Gaspode eyed them coldly.

'Woof woof, bloody whine whine,' he said. 'Are you bloody blind or what?'

It was true that normal people couldn't hear Gaspode speak, because dogs don't speak. It's a well-known fact. It's well known at the organic level, like a lot of other well-known facts which overrule the observations of the senses. This is because if people went around noticing everything that was going on all the time, no-one would ever get anything done.[7] Besides, almost all dogs don't talk. Ones that do are merely a statistical error, and can therefore be ignored.

However, Gaspode had found he did tend to get heard on a subconscious level. Only the previous day someone had absent-mindedly kicked him into the gutter and had gone a few steps before they suddenly thought: I'm a bastard, what am I?

'There is something up there,' said Carrot. 'Look . . . something blue, hanging off that gargoyle.'

'Woof woof, woof! Would you credit it?'

Vimes stood on Carrot's shoulders and walked his hand up the wall, but the little blue strip was still out of reach.

The gargoyle rolled a stony eye towards him.

'Do you mind?' said Vimes. 'It's hanging on your ear With a grinding of stone on stone, the gargoyle reached up a hand and unhooked the intrusive material.

'Thank you.'

' 'on't ent-on it.'

Vimes climbed down again.

'You like gargoyles, don't you, captain,' said Carrot, as they strolled away.

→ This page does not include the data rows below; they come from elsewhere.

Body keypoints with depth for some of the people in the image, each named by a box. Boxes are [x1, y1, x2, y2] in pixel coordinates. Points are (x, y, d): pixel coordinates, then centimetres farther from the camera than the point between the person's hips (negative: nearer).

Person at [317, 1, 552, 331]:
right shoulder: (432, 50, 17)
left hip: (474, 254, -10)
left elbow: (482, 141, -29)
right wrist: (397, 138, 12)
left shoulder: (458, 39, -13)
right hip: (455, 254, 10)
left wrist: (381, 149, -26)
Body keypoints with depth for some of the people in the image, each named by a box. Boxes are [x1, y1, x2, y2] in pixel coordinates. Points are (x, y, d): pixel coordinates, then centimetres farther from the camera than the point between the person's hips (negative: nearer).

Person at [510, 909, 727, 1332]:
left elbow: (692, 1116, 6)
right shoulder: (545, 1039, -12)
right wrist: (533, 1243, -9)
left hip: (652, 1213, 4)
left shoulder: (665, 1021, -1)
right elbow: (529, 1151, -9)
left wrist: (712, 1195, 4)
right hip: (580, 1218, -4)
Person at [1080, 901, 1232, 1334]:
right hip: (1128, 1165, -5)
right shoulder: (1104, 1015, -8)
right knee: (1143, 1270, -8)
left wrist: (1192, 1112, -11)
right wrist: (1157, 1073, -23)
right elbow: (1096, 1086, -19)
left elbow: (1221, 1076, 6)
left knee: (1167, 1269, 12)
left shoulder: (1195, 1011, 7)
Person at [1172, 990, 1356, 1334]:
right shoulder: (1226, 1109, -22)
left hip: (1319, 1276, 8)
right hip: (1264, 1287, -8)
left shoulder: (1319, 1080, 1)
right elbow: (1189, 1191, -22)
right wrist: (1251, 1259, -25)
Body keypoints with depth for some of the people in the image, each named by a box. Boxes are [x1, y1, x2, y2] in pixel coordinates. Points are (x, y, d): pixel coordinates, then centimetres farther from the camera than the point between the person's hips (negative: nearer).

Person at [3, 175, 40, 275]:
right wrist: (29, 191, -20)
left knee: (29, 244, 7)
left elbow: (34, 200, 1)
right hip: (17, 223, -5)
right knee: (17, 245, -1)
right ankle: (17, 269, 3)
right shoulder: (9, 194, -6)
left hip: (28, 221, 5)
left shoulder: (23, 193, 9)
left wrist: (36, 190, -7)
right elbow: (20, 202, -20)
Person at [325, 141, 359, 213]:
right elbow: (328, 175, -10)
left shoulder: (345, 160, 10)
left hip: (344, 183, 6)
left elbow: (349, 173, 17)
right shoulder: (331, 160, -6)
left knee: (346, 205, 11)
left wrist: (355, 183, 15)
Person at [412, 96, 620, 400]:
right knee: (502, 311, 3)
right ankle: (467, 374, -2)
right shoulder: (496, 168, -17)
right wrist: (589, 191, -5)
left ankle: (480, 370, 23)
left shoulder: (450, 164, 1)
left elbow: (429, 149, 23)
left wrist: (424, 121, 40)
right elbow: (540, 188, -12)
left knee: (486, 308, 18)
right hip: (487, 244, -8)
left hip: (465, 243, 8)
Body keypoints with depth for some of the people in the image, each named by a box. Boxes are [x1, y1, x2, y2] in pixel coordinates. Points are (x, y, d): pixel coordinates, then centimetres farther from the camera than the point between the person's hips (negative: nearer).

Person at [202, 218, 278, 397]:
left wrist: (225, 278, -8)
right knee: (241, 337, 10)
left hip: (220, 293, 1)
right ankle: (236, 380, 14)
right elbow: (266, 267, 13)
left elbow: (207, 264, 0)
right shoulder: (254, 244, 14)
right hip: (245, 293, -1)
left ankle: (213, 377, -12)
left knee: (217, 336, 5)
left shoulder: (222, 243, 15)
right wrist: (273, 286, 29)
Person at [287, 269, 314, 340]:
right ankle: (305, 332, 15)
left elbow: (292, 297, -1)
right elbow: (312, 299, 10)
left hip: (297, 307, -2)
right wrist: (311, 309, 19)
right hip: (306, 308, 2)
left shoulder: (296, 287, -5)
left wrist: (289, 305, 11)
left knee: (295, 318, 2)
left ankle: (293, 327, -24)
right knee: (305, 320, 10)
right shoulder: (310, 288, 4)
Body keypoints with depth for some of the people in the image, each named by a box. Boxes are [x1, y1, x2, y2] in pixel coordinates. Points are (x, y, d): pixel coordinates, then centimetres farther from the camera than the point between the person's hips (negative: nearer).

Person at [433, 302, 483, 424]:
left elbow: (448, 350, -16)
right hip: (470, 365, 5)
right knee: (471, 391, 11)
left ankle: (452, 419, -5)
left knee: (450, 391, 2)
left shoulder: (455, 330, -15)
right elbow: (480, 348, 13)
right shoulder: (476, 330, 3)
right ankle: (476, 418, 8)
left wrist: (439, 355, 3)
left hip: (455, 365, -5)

'Yep. They may only be a kind of troll but they keep themselves to themselves and seldom go below the first floor and don't commit crimes anyone ever finds out about. My type of people.'

He unfolded the strip.

It was a collar or, at least, what remained of a collar – it was burnt at both ends. The word 'Chubby' was just readable through the soot.